### What you have to do
Scan the listing for "listed" and copy out each line that has it.

### Records for the exercise
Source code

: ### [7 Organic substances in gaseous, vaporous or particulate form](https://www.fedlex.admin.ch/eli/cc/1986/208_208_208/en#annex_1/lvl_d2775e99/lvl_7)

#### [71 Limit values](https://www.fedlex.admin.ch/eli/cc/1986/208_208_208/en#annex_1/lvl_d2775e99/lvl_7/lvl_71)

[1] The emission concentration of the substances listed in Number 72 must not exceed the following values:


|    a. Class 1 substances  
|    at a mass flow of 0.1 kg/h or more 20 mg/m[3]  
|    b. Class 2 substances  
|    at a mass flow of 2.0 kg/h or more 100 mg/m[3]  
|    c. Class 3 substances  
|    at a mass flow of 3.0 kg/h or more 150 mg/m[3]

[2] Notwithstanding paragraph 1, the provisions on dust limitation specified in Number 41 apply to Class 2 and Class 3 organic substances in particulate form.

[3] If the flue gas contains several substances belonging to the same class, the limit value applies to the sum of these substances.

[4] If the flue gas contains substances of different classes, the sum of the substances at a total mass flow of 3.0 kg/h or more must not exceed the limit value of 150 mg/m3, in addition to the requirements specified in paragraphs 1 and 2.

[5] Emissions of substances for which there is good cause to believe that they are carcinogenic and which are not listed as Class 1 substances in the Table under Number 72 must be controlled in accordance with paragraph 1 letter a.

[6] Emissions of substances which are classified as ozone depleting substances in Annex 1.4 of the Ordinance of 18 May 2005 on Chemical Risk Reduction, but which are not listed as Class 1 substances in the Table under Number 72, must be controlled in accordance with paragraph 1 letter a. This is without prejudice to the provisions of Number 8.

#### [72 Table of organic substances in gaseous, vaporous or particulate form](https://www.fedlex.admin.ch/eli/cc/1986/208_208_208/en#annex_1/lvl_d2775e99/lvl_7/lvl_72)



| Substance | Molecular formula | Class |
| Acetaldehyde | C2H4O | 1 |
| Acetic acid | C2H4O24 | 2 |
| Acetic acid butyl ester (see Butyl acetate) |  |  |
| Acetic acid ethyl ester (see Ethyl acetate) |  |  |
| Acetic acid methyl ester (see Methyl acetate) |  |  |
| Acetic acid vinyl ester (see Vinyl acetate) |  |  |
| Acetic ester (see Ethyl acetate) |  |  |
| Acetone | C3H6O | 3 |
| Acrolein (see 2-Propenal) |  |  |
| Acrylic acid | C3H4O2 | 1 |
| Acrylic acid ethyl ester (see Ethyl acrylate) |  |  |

### Result
[1] The emission concentration of the substances listed in Number 72 must not exceed the following values:
[5] Emissions of substances for which there is good cause to believe that they are carcinogenic and which are not listed as Class 1 substances in the Table under Number 72 must be controlled in accordance with paragraph 1 letter a.
[6] Emissions of substances which are classified as ozone depleting substances in Annex 1.4 of the Ordinance of 18 May 2005 on Chemical Risk Reduction, but which are not listed as Class 1 substances in the Table under Number 72, must be controlled in accordance with paragraph 1 letter a. This is without prejudice to the provisions of Number 8.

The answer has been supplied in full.